▶ Directive: In your reply, print every line of the listing exactly and omit all images.

▶ Entries provided:
◇ ◇ ◇ ◇ ◇ ◇ ◇

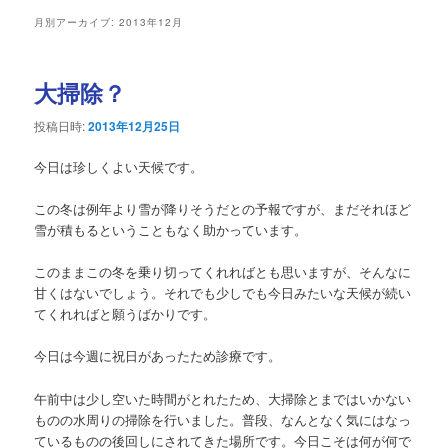
ュ
月別アーカイブ:
2013年12月
ー
大掃除？
投稿日時:
2013年12月25日
今日は珍しくよい天候です。
この冬は例年より雪が降りそうだとの予報ですが、まだそれほど
雪が積もるということもなく助かっています。
このままこの冬を乗り切ってくれればとも思いますが、そんなに
甘くはないでしょう。それでも少しでも今日みたいな天候が続い
てくれればと願うばかりです。
今日は今週に祝日があったため診療です。
午前中は少し空いた時間がとれたため、大掃除とまではいかない
ものの水周りの掃除を行いました。普段、なんとなく気にはなっ
ているものの後回しにされてきた場所です。今日こそは何が何で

◇ ◇ ◇ ◇ ◇ ◇ ◇

▶ Response box:
ュ
月別アーカイブ:
2013年12月
ー
大掃除？
投稿日時:
2013年12月25日
今日は珍しくよい天候です。
この冬は例年より雪が降りそうだとの予報ですが、まだそれほど
雪が積もるということもなく助かっています。
このままこの冬を乗り切ってくれればとも思いますが、そんなに
甘くはないでしょう。それでも少しでも今日みたいな天候が続い
てくれればと願うばかりです。
今日は今週に祝日があったため診療です。
午前中は少し空いた時間がとれたため、大掃除とまではいかない
ものの水周りの掃除を行いました。普段、なんとなく気にはなっ
ているものの後回しにされてきた場所です。今日こそは何が何で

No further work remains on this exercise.